With the New Year fast approaching, financial institutions are scrambling to ensure that big data architectures meet risk reporting, data aggregation and data governance requirements. The self-assessment questionnaire from January 2015 showed that while Global-Systemically Important Banks (G-SIBs) were making progress on key principles, they struggled overall, leaving year-over-year progress largely unchanged. Specifically, data aggregation and the supporting infrastructure for proper governance remain the most challenging areas for financial organizations.

Not surprisingly, the principles with the lowest reported compliance were:

  • Principle 2 (Data Architecture/IT infrastructure);
  • Principle 6 (Adaptability); and
  • Principle 3 (Accuracy/Integrity).

Perhaps most alarming, the year-over-year downgrades reveal that banks are uncovering more problems as they attempt further compliance. Specifically, banks “continue to point to the need to enhance current IT architecture and data flows to reduce complexity and manual workarounds” and report that “IT infrastructure, while adequate in normal times, was not adequate in stress or crisis situations.” Domestic – Systemically Important Banks (D-SIBs) face these same compliance challenges.

Even those that believe they will be ready for their respective deadlines will be doing so with many manual workarounds that are not optimal or adaptable.

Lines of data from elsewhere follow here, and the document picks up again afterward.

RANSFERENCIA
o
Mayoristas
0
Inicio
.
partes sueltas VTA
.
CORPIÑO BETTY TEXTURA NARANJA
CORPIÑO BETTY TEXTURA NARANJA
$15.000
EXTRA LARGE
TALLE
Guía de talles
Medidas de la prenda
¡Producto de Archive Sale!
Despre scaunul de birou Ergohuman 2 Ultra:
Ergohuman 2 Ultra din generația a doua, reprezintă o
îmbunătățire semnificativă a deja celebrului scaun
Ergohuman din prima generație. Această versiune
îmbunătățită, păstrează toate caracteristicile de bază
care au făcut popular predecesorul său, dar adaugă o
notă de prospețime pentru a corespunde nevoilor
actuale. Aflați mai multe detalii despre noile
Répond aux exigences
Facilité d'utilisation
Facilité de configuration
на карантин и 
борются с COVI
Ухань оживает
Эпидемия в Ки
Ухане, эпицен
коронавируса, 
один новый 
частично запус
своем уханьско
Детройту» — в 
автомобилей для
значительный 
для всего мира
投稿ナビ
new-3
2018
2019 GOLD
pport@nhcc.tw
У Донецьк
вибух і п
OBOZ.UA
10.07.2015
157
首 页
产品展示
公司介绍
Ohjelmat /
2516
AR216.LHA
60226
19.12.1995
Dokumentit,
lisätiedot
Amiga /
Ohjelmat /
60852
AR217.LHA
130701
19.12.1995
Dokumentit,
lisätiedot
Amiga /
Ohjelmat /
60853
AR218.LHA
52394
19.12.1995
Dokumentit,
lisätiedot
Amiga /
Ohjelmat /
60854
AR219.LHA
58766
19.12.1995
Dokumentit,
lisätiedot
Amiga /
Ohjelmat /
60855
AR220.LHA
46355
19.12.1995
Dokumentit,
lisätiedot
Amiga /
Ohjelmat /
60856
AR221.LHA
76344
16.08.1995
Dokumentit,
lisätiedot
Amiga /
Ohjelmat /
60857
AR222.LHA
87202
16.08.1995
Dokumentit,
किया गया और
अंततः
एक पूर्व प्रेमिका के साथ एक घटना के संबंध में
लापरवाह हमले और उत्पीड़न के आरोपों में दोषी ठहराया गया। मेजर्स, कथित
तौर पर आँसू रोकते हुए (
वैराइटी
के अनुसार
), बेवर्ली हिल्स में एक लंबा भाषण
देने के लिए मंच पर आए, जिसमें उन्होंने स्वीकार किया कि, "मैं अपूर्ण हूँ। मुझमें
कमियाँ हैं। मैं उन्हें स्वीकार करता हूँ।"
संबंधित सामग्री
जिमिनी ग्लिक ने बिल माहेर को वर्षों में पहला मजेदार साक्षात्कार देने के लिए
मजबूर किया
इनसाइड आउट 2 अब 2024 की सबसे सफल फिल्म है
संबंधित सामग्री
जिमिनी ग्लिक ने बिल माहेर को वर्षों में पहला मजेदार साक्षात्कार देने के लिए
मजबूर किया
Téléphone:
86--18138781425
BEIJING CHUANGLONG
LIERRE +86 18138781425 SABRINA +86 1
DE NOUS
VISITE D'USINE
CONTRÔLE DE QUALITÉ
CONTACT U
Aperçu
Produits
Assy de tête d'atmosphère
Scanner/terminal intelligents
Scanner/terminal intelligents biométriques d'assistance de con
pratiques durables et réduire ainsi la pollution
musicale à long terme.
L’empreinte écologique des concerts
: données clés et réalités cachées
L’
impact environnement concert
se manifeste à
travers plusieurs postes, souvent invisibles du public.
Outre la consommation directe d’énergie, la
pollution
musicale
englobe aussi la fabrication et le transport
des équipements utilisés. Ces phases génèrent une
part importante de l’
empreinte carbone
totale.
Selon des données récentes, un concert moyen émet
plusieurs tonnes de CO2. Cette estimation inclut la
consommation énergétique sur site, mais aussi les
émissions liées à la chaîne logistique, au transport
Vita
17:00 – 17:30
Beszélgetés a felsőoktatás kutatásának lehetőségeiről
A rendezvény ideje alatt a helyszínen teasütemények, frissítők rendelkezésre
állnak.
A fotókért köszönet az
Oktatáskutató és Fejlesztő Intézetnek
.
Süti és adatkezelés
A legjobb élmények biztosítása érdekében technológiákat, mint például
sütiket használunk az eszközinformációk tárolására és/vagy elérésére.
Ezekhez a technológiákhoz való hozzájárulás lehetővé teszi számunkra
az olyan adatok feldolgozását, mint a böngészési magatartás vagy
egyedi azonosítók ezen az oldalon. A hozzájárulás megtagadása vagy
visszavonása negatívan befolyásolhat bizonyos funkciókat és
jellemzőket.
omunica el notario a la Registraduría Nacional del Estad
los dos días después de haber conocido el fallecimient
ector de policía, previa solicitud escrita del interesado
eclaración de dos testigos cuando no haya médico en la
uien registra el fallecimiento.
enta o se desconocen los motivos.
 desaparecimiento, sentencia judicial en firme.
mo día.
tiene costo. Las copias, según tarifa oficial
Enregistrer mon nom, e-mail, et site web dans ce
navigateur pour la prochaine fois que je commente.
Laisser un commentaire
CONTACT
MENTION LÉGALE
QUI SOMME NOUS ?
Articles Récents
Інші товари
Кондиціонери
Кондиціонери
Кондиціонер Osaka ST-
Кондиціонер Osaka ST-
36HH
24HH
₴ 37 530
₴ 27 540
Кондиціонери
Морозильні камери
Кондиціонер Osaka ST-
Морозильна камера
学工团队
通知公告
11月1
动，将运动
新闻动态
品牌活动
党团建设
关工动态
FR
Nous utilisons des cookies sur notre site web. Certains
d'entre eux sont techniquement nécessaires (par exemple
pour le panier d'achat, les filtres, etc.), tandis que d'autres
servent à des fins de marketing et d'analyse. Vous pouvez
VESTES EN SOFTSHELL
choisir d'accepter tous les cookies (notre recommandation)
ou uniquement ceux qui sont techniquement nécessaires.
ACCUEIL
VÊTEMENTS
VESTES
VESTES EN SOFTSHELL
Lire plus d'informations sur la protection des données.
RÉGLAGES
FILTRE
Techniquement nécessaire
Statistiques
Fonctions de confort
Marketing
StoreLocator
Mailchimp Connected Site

A Big Data Platform to Enable Compliance

It is critical for financial services institutions to determine an architecture that will best enable them to meet compliance requirements – and quickly. This architecture should allow for comprehensive enterprise level governance, while also enabling analysts to complete and continually improve their risk Analytics in an easy to use self-service paradigm. Most banks have historically completed these analytics across many disparate teams in many disparate and disconnected systems or spreadsheets. Enabling the aggregation of data from upstream source systems and empowering the transition of free standing spreadsheets into a central business analyst-friendly interactive repository – all in the creation of a comprehensive data aggregation and reporting pipeline – is crucial.

The ideal architectures must give financial services institutions the ability to:

  • Apply enterprise-wide governance to achieve a single source of truth
  • Instantly see the lineage of any data
  • Ensure data quality with automation and access control
  • Achieve real-time audit readiness

BCBS 239 deadlines are fast approaching, and the industry Regulation waves won’t stop there. As banks prep IT infrastructures and processes for compliance, the right architecture will ease the preparation process and minimize the aftershock.